Edit tracking data:
★ ★ ★ ★ ★

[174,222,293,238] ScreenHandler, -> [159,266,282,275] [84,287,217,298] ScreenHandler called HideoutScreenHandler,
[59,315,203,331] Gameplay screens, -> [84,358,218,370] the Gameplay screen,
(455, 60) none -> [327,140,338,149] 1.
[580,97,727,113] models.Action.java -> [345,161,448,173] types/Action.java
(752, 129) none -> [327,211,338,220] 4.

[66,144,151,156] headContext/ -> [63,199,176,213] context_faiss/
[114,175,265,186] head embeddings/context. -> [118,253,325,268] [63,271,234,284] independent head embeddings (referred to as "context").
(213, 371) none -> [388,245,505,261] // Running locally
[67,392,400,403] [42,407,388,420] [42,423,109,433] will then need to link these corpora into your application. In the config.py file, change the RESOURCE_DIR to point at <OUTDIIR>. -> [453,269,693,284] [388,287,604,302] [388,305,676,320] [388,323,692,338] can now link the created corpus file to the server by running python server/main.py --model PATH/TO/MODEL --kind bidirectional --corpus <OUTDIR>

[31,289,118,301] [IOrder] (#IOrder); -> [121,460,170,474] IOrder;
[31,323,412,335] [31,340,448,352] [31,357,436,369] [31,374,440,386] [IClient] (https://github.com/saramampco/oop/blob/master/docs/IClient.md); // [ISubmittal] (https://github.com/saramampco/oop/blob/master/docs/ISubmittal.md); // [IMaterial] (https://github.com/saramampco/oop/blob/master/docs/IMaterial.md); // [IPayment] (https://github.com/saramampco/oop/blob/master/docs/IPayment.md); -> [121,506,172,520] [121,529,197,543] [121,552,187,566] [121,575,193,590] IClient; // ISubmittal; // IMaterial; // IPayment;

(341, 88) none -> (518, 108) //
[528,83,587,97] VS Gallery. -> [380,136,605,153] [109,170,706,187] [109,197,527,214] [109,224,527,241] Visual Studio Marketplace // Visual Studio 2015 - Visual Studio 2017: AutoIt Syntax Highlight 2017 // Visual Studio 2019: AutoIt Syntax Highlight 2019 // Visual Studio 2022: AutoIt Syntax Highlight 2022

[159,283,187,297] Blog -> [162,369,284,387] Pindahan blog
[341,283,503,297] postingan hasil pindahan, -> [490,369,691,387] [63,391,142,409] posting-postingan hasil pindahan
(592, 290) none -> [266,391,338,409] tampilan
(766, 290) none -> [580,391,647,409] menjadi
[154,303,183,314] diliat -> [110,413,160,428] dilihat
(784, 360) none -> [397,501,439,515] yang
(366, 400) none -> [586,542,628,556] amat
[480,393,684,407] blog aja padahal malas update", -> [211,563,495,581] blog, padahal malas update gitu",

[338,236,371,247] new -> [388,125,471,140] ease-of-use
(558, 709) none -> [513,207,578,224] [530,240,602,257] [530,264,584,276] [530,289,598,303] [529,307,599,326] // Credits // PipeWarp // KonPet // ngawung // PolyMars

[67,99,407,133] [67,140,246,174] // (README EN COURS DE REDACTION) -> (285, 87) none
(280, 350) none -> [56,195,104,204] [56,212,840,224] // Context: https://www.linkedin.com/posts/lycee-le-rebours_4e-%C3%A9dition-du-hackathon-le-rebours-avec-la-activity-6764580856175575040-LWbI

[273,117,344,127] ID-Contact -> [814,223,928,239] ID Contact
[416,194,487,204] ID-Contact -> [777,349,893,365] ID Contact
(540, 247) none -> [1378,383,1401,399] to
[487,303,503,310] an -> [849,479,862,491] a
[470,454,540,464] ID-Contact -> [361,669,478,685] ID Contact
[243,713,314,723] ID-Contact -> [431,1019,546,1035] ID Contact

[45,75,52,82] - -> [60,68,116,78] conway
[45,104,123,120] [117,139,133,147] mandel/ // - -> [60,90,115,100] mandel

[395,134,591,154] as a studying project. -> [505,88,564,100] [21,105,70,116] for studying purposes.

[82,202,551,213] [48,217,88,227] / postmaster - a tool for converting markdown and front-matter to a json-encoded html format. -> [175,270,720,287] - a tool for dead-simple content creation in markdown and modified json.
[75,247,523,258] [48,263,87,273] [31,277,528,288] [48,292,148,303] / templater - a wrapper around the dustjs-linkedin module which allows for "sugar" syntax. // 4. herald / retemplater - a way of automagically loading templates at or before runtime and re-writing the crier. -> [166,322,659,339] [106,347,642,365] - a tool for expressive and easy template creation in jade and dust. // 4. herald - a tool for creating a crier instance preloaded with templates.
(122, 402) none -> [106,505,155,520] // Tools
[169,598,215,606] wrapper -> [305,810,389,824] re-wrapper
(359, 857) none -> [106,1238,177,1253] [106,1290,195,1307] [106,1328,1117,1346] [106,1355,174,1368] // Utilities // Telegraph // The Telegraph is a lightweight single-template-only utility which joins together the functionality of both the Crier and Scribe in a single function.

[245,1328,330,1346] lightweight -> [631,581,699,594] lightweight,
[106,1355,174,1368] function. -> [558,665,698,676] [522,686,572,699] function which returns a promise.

★ ★ ★ ★ ★

WHAT THE TASK REQUIRES: Every entry must be duplicated exactly as it was written.

RESULT OF THIS EXERCISE:
[174,222,293,238] ScreenHandler, -> [159,266,282,275] [84,287,217,298] ScreenHandler called HideoutScreenHandler,
[59,315,203,331] Gameplay screens, -> [84,358,218,370] the Gameplay screen,
(455, 60) none -> [327,140,338,149] 1.
[580,97,727,113] models.Action.java -> [345,161,448,173] types/Action.java
(752, 129) none -> [327,211,338,220] 4.

[66,144,151,156] headContext/ -> [63,199,176,213] context_faiss/
[114,175,265,186] head embeddings/context. -> [118,253,325,268] [63,271,234,284] independent head embeddings (referred to as "context").
(213, 371) none -> [388,245,505,261] // Running locally
[67,392,400,403] [42,407,388,420] [42,423,109,433] will then need to link these corpora into your application. In the config.py file, change the RESOURCE_DIR to point at <OUTDIIR>. -> [453,269,693,284] [388,287,604,302] [388,305,676,320] [388,323,692,338] can now link the created corpus file to the server by running python server/main.py --model PATH/TO/MODEL --kind bidirectional --corpus <OUTDIR>

[31,289,118,301] [IOrder] (#IOrder); -> [121,460,170,474] IOrder;
[31,323,412,335] [31,340,448,352] [31,357,436,369] [31,374,440,386] [IClient] (https://github.com/saramampco/oop/blob/master/docs/IClient.md); // [ISubmittal] (https://github.com/saramampco/oop/blob/master/docs/ISubmittal.md); // [IMaterial] (https://github.com/saramampco/oop/blob/master/docs/IMaterial.md); // [IPayment] (https://github.com/saramampco/oop/blob/master/docs/IPayment.md); -> [121,506,172,520] [121,529,197,543] [121,552,187,566] [121,575,193,590] IClient; // ISubmittal; // IMaterial; // IPayment;

(341, 88) none -> (518, 108) //
[528,83,587,97] VS Gallery. -> [380,136,605,153] [109,170,706,187] [109,197,527,214] [109,224,527,241] Visual Studio Marketplace // Visual Studio 2015 - Visual Studio 2017: AutoIt Syntax Highlight 2017 // Visual Studio 2019: AutoIt Syntax Highlight 2019 // Visual Studio 2022: AutoIt Syntax Highlight 2022

[159,283,187,297] Blog -> [162,369,284,387] Pindahan blog
[341,283,503,297] postingan hasil pindahan, -> [490,369,691,387] [63,391,142,409] posting-postingan hasil pindahan
(592, 290) none -> [266,391,338,409] tampilan
(766, 290) none -> [580,391,647,409] menjadi
[154,303,183,314] diliat -> [110,413,160,428] dilihat
(784, 360) none -> [397,501,439,515] yang
(366, 400) none -> [586,542,628,556] amat
[480,393,684,407] blog aja padahal malas update", -> [211,563,495,581] blog, padahal malas update gitu",

[338,236,371,247] new -> [388,125,471,140] ease-of-use
(558, 709) none -> [513,207,578,224] [530,240,602,257] [530,264,584,276] [530,289,598,303] [529,307,599,326] // Credits // PipeWarp // KonPet // ngawung // PolyMars

[67,99,407,133] [67,140,246,174] // (README EN COURS DE REDACTION) -> (285, 87) none
(280, 350) none -> [56,195,104,204] [56,212,840,224] // Context: https://www.linkedin.com/posts/lycee-le-rebours_4e-%C3%A9dition-du-hackathon-le-rebours-avec-la-activity-6764580856175575040-LWbI

[273,117,344,127] ID-Contact -> [814,223,928,239] ID Contact
[416,194,487,204] ID-Contact -> [777,349,893,365] ID Contact
(540, 247) none -> [1378,383,1401,399] to
[487,303,503,310] an -> [849,479,862,491] a
[470,454,540,464] ID-Contact -> [361,669,478,685] ID Contact
[243,713,314,723] ID-Contact -> [431,1019,546,1035] ID Contact

[45,75,52,82] - -> [60,68,116,78] conway
[45,104,123,120] [117,139,133,147] mandel/ // - -> [60,90,115,100] mandel

[395,134,591,154] as a studying project. -> [505,88,564,100] [21,105,70,116] for studying purposes.

[82,202,551,213] [48,217,88,227] / postmaster - a tool for converting markdown and front-matter to a json-encoded html format. -> [175,270,720,287] - a tool for dead-simple content creation in markdown and modified json.
[75,247,523,258] [48,263,87,273] [31,277,528,288] [48,292,148,303] / templater - a wrapper around the dustjs-linkedin module which allows for "sugar" syntax. // 4. herald / retemplater - a way of automagically loading templates at or before runtime and re-writing the crier. -> [166,322,659,339] [106,347,642,365] - a tool for expressive and easy template creation in jade and dust. // 4. herald - a tool for creating a crier instance preloaded with templates.
(122, 402) none -> [106,505,155,520] // Tools
[169,598,215,606] wrapper -> [305,810,389,824] re-wrapper
(359, 857) none -> [106,1238,177,1253] [106,1290,195,1307] [106,1328,1117,1346] [106,1355,174,1368] // Utilities // Telegraph // The Telegraph is a lightweight single-template-only utility which joins together the functionality of both the Crier and Scribe in a single function.

[245,1328,330,1346] lightweight -> [631,581,699,594] lightweight,
[106,1355,174,1368] function. -> [558,665,698,676] [522,686,572,699] function which returns a promise.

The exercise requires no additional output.